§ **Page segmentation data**
######

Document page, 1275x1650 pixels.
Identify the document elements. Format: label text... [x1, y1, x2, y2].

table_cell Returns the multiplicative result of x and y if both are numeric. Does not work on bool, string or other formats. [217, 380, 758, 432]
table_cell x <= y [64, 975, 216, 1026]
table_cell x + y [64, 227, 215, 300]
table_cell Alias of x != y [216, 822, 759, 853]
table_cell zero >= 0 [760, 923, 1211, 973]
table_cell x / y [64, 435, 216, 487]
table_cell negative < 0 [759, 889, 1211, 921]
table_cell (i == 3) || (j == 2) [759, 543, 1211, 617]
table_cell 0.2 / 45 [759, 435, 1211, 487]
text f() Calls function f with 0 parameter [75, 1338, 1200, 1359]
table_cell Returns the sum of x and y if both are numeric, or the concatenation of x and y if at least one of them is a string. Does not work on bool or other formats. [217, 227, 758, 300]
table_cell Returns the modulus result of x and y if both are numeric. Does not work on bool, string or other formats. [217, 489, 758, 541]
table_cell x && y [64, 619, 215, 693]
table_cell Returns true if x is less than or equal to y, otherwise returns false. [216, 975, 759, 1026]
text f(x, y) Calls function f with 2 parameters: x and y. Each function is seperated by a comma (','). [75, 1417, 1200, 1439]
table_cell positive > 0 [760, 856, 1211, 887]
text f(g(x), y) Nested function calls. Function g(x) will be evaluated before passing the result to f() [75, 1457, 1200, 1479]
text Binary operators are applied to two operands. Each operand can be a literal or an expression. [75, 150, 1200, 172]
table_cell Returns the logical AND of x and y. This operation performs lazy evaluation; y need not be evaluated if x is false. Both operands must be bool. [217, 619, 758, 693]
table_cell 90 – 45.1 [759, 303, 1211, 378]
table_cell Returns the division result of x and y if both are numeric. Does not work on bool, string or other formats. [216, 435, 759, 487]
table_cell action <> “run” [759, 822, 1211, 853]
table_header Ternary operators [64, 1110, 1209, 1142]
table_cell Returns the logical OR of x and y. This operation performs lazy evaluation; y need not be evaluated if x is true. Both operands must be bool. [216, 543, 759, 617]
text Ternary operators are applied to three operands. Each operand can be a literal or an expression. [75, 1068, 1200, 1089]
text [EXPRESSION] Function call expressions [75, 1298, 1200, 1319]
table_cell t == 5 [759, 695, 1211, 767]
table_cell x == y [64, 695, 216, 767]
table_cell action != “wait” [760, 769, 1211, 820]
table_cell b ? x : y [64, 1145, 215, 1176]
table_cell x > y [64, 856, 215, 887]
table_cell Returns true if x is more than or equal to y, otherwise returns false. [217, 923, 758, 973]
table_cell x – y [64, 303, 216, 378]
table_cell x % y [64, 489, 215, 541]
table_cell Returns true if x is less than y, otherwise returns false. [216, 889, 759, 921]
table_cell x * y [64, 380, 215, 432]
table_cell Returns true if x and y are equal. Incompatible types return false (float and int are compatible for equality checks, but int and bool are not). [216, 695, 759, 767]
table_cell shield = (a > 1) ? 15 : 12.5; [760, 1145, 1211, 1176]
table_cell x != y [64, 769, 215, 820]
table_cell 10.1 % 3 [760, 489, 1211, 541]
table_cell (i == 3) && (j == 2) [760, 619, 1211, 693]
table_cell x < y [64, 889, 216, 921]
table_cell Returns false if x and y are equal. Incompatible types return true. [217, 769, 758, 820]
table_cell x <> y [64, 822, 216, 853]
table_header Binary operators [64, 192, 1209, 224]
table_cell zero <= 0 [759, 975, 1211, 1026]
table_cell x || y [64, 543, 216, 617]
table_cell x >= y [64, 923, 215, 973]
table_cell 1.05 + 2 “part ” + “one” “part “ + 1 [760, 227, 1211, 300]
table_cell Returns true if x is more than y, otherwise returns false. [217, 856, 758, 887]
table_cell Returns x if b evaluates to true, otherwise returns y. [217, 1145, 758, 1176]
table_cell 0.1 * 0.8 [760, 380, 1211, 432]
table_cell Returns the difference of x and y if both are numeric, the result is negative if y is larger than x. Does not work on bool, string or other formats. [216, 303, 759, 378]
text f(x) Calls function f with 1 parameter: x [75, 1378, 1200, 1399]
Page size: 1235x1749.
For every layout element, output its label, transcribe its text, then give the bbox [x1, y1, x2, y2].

######

§ **WORK INSTRUCTION**
Copy, exactly and with nothing added, the lines from the one containing "Page size: 1235x1749." through the end of the records.

§ **SOLUTION FOR THIS TASK**
Page size: 1235x1749.
For every layout element, output its label, transcribe its text, then give the bbox [x1, y1, x2, y2].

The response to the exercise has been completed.